Above all, as his son Christopher puts it, “He did love a party.” Forbes knew how to throw a lavish affair—and in 1989 he put together a party for the ages for his 70th birthday. To get them to his palace in Morocco, Forbes flew 800 of his closest friends in a 747, a DC-10 and the Concorde, serving a Le Cirque-catered in-flight lunch that featured devilled eggs resembling hot air balloons. Among the guest list for this Forbes 800: Walter Cronkite, Calvin Klein, Gordon Getty, Regis Philbin, Henry Kravis, Diane von Furstenberg, Ronald Perelman—and most famously, Elizabeth Taylor, who went as the birthday boy’s date.

Power boat: Forbes’s yachts, The Highlander, have hosted three presidents as well as a pre-White House Donald Trump

He feted his guests at his 10-acre Palais Mendoub with a pasha’s feast served by hundreds of costumed locals: Barbecued lamb, chicken and summer fruit, followed by Krug champagne and a four-layer birthday cake shaped like the Bedouin tents in which they sat.

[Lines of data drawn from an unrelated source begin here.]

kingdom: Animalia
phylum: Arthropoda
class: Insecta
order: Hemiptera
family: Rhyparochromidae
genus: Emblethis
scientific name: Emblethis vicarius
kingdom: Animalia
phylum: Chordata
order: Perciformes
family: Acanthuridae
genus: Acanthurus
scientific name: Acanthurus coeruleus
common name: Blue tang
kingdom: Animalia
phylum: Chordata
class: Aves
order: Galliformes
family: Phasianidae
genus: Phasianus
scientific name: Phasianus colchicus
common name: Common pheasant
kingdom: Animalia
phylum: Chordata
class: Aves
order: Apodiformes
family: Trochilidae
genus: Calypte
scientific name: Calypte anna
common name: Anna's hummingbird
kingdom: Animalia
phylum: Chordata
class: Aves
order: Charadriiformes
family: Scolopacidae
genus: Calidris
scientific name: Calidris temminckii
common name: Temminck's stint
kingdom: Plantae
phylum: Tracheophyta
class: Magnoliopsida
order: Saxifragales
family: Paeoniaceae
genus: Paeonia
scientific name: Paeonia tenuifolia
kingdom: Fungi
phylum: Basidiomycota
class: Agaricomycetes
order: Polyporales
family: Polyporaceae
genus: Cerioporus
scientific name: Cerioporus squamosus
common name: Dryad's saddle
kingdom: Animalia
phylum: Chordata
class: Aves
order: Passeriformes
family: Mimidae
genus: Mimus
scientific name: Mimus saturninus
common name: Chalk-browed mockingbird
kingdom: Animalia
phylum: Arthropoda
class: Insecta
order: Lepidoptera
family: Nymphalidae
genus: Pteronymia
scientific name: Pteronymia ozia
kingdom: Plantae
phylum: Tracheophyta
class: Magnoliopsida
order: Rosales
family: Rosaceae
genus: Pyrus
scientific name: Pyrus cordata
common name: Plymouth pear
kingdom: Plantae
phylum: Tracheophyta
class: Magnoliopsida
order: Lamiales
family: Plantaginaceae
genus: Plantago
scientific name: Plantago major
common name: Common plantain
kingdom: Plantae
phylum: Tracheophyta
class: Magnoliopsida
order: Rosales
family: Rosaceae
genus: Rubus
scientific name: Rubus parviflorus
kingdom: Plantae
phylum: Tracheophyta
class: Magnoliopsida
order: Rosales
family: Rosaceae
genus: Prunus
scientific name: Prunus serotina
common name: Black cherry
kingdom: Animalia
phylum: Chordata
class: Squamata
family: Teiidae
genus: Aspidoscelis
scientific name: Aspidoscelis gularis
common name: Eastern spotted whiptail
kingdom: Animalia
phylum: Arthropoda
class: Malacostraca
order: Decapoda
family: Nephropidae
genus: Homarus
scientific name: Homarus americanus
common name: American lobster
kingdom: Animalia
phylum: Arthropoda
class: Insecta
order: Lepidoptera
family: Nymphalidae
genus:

A lengthy fireworks display concluded the evening’s festivities. (“The only glitch was that Ravel’s Bolero kept playing,” says Christopher Forbes, rather than the full range of music planned for the light show.) Before returning to America, the revellers accepted a final Sunday lunch invitation from Morocco’s king to dine at the Tangier Country Club while the monarch’s balletic horsemen performed.

Months before the party, the Forbes children had sent out the invitations, inscribing on each: “Our Father is not in Heaven yet and, as he also still signs our paycheques, we are anxious to make his 70th birthday a memorable one.” Thankfully it was. Six months after the celebration in Morocco, Malcolm Forbes suffered a fatal heart attack. And at his memorial service, his son Robert eulogised his father with a fitting sentiment: “It’s been a hell of a party, Pop.”